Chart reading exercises
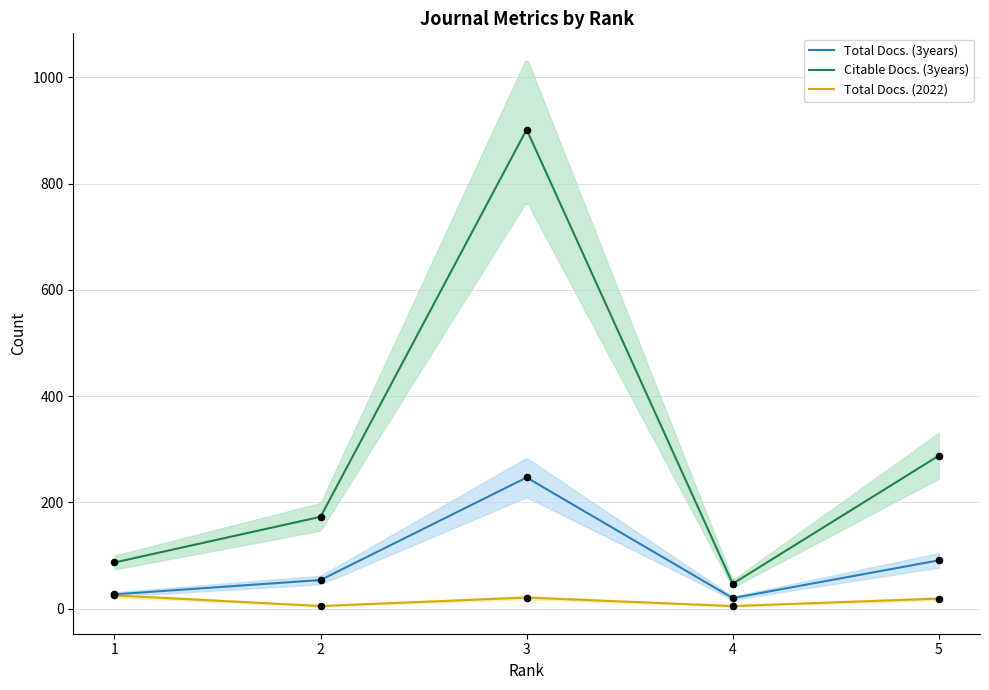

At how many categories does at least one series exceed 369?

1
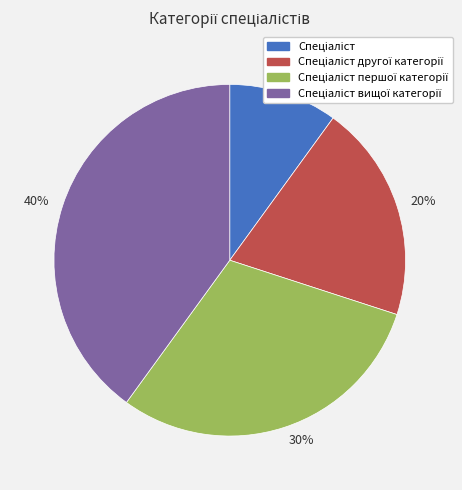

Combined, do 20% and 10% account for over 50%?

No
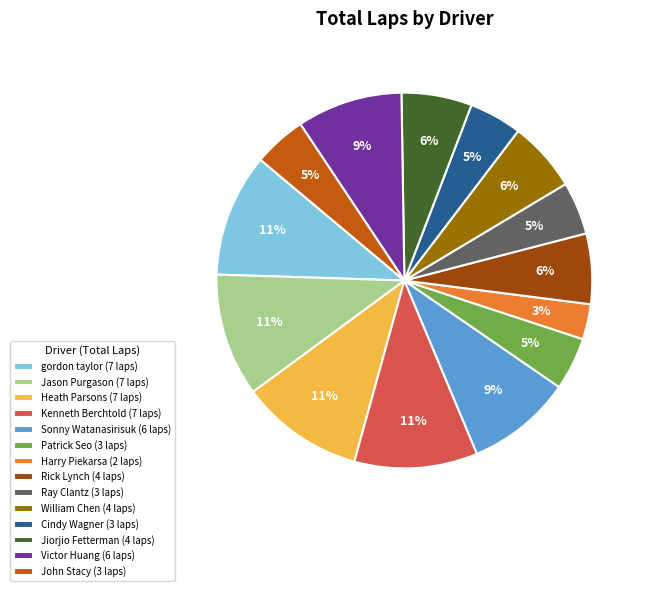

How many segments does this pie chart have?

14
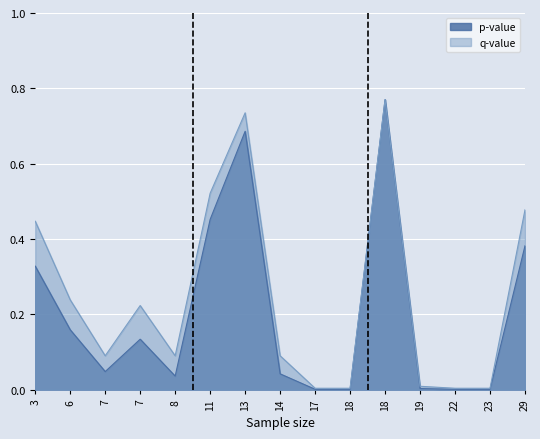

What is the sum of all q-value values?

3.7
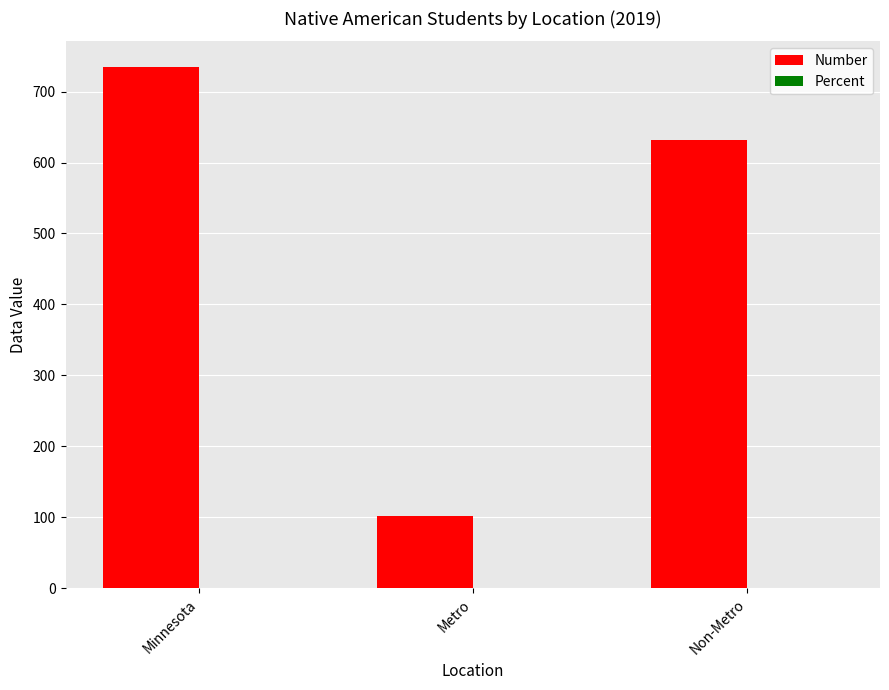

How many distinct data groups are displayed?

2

● **How to complete this task**
Write out all the lines above again, word for word, omitting the pictures.

● **Exercise answer**
At how many categories does at least one series exceed 369?

1

Combined, do 20% and 10% account for over 50%?

No

How many segments does this pie chart have?

14

What is the sum of all q-value values?

3.7

How many distinct data groups are displayed?

2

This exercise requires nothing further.